What you need to do –
Transcribe nothing but the lines from the one with "FAS-27, status: Bezig -> Klaar" to the end of the entries, both included, keeping each exact and leaving every picture out.

Input data –

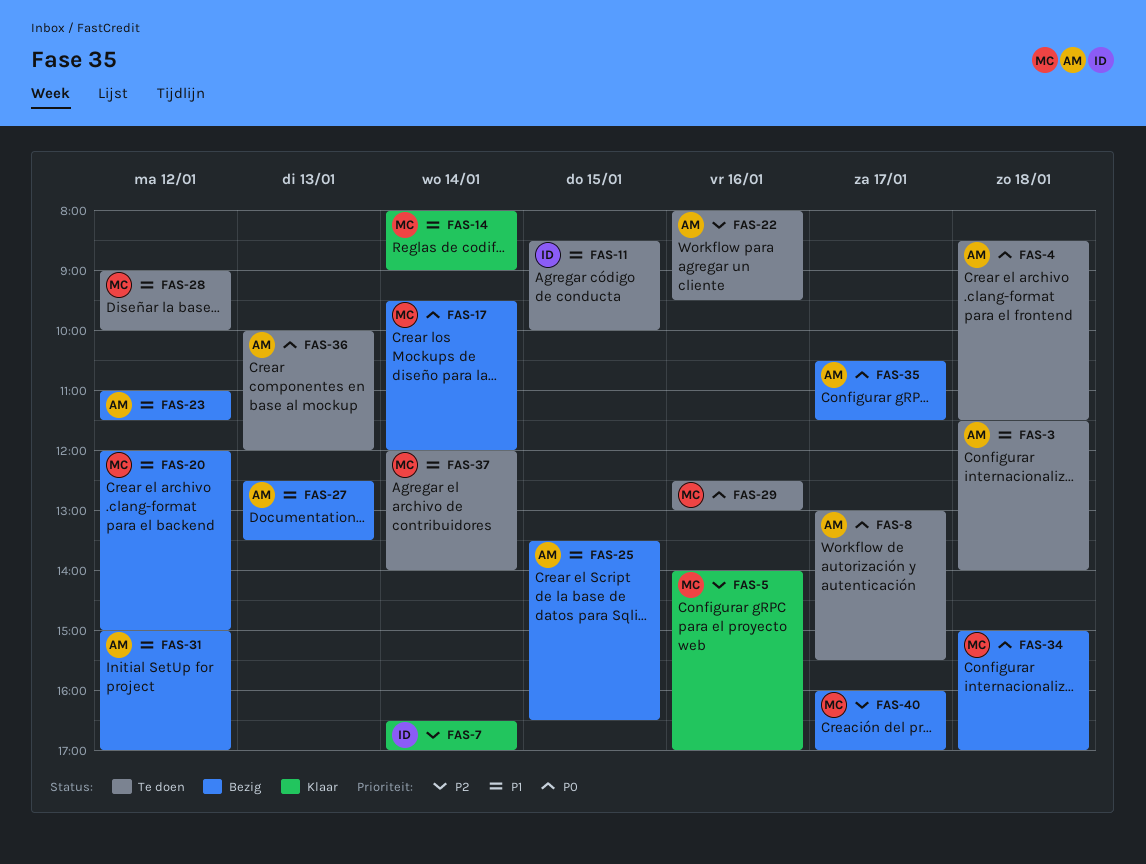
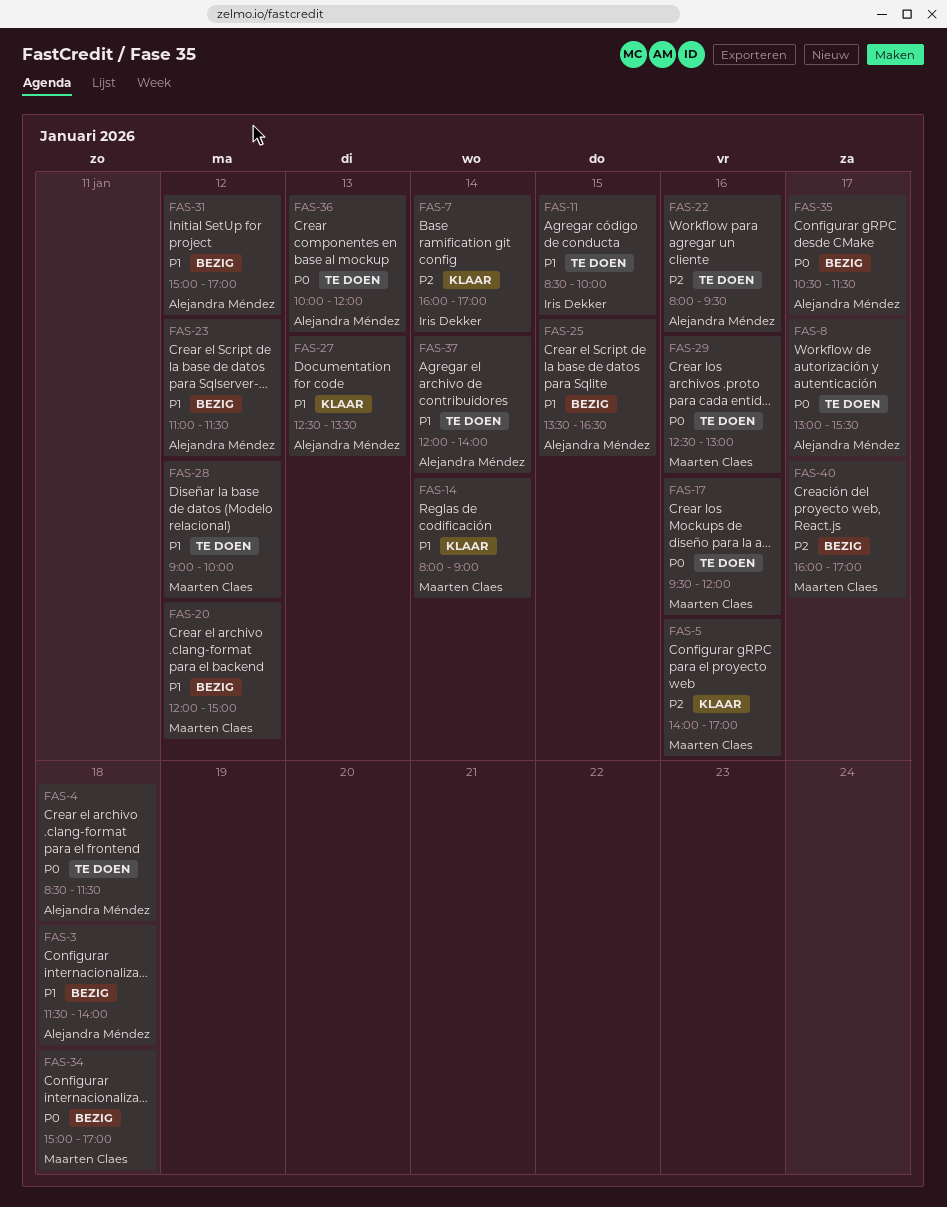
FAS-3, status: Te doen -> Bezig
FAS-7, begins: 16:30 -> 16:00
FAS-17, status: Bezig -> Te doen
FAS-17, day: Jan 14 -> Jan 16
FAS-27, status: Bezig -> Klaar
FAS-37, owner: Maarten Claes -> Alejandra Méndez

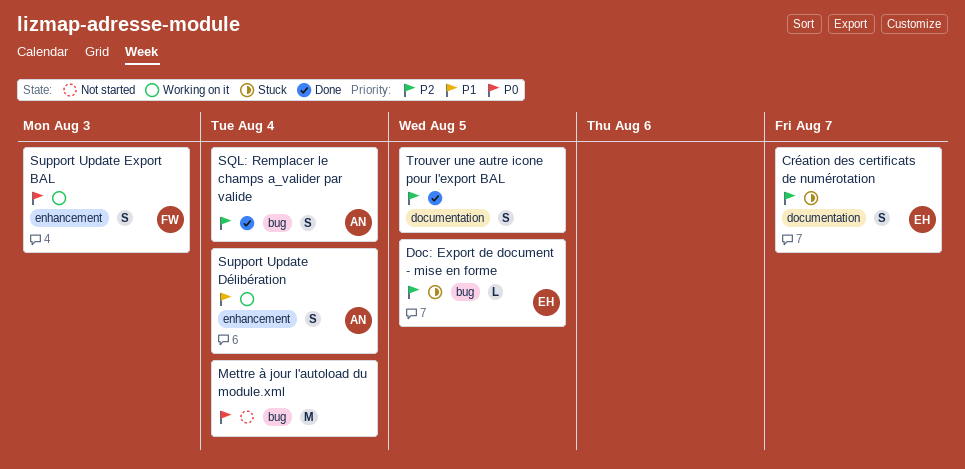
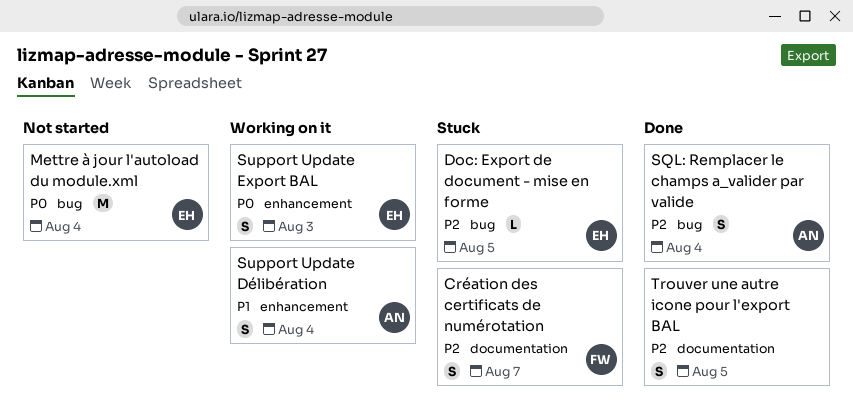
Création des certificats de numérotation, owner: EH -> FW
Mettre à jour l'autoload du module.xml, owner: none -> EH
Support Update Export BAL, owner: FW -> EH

Your response –
FAS-27, status: Bezig -> Klaar
FAS-37, owner: Maarten Claes -> Alejandra Méndez

Création des certificats de numérotation, owner: EH -> FW
Mettre à jour l'autoload du module.xml, owner: none -> EH
Support Update Export BAL, owner: FW -> EH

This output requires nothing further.